In any event, Snowden’s comments seem especially relevant in that the United States hasn’t actually purchased any of the Bitcoin it currently holds. Even though the government has a theoretical responsibility to dispose of these assets, the pace as of yet has been glacial, and in the meantime, it would be extremely straightforward for Congress to halt these sales. All it would take is a desire for the policy to change, and a genuine Bitcoin reserve could spring up overnight. This is the crux of Snowden’s specific prediction that governments will acquire Bitcoin secretly and that the government has ample plausible deniability. We don’t have a reserve; we just happen to be reserving these assets for a later sale. There is nothing suspicious about that!

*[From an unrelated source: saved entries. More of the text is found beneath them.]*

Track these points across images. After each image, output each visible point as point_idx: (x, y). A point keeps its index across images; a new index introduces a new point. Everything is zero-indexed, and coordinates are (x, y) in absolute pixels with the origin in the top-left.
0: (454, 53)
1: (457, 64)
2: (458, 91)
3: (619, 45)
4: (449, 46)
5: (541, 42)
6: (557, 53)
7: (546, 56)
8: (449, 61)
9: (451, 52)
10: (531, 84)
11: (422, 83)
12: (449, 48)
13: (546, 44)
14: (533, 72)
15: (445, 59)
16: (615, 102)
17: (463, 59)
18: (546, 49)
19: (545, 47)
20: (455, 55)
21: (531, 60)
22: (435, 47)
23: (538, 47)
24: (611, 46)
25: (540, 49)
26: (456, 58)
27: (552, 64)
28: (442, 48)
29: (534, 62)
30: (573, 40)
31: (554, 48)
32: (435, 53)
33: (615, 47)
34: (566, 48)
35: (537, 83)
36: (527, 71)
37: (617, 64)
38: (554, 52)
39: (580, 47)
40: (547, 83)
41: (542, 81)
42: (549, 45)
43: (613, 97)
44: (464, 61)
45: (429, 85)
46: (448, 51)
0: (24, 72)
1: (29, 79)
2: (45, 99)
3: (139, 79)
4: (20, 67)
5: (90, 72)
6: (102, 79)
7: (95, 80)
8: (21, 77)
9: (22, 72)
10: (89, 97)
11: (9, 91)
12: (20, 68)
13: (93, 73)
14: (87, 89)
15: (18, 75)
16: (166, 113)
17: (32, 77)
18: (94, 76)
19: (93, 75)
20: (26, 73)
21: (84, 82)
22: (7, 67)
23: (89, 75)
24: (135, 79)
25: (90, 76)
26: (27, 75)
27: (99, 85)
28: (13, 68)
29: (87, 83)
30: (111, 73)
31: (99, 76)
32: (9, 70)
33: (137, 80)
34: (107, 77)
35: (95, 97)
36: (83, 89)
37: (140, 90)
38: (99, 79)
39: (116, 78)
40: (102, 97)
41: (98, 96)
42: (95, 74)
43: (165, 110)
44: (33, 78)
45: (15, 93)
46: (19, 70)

If a government did actually want to acquire massive quantities of Bitcoin in secret, it would run into a great number of transparency problems caused by the trustless nature of Bitcoin’s blockchain. The anonymous “Mr. 100” has made headlines throughout the month of February, acquiring a mind boggling 100 BTC per day and reaching the status of the 15th largest whale. As chain analysts have tried to determine the buyer’s identity, speculation has already begun that a national government is the culprit. Based on the timing of the purchases and several other factors, the buyer is likely in Asia, specifically the Middle East. Qatar, the United Arab Emirates, Saudi Arabia—all these are strong candidates to be the coins’ rightful owners.

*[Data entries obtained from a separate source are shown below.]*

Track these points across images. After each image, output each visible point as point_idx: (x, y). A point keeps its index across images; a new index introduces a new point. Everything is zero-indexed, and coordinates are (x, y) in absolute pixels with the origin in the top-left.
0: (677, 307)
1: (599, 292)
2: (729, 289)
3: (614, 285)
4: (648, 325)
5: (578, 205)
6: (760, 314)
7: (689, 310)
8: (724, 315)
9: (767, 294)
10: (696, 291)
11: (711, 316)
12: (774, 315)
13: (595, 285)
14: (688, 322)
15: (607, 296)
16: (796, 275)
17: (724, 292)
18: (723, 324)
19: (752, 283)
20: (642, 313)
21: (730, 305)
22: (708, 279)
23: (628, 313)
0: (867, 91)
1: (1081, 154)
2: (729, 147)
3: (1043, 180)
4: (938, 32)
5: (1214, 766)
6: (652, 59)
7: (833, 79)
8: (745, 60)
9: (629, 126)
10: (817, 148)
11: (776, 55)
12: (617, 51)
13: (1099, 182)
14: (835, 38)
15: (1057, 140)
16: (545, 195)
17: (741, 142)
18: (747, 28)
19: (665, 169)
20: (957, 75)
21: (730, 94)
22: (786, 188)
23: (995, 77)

In other words, if a government wishes to build up a Bitcoin reserve, it might be easier to seize the assets outright rather than buy them at fair value. After all, if the transactions will be recorded on the blockchain either way, why not save their money? The UK seems well-positioned to build up a stockpile in this way like the Americans, having seized $1.77 billion in January. Not only were these bitcoins seized from a foreign national currently on the run, with no recourse to recoup these funds, but the British government has subsequently passed legislation deepening its power to seize or freeze cryptocurrency assets. It wouldn’t take much to start building up a notable hoard in its own right.

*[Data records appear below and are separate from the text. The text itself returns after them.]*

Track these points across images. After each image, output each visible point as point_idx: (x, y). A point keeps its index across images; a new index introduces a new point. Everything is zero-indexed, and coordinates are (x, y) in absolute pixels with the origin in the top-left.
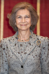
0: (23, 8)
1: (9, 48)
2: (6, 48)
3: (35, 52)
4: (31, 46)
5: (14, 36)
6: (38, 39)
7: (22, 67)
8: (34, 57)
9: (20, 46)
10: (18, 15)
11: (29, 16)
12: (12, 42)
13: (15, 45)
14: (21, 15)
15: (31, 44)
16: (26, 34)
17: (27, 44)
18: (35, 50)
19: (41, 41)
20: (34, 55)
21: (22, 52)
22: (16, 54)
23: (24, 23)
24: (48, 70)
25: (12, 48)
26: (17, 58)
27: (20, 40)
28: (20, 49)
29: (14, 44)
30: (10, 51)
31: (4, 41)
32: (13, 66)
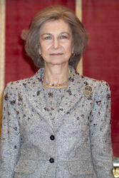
0: (55, 18)
1: (24, 99)
2: (17, 101)
3: (81, 109)
4: (72, 97)
5: (34, 77)
6: (87, 84)
7: (52, 138)
8: (78, 118)
9: (47, 96)
10: (46, 32)
11: (68, 34)
12: (31, 88)
13: (38, 93)
14: (51, 33)
15: (73, 93)
16: (61, 73)
17: (63, 93)
18: (80, 104)
19: (93, 88)
20: (78, 115)
21: (52, 109)
22: (39, 111)
23: (57, 49)
24: (104, 148)
25: (31, 99)
26: (42, 118)
27: (48, 85)
28: (49, 102)
29: (36, 93)
30: (27, 106)
31: (13, 86)
32: (32, 136)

By this point, the days when Bitcoin’s core community held a defiant attitude towards law enforcement are a distant memory. Although people can commit crimes centered around Bitcoin just like they can with any other currency, the fact of the matter is that Bitcoin is only becoming more legitimate for the world’s governments. US regulators approved a Bitcoin ETF, and other countries are falling like dominoes to endorse it themselves. Eventually, it’ll be a necessity for powerful governments to stay on par with their competitors and maintain their own reserves of Bitcoin. The US, after all, controls nearly 1% of a massive industry with substantial leverage over it. Are they going to be the only country with this leverage? It may be difficult for any nation to build up these stockpiles in secret, but even so, the race has already begun. No matter who wins it, it’s Bitcoin that will be on top in the end.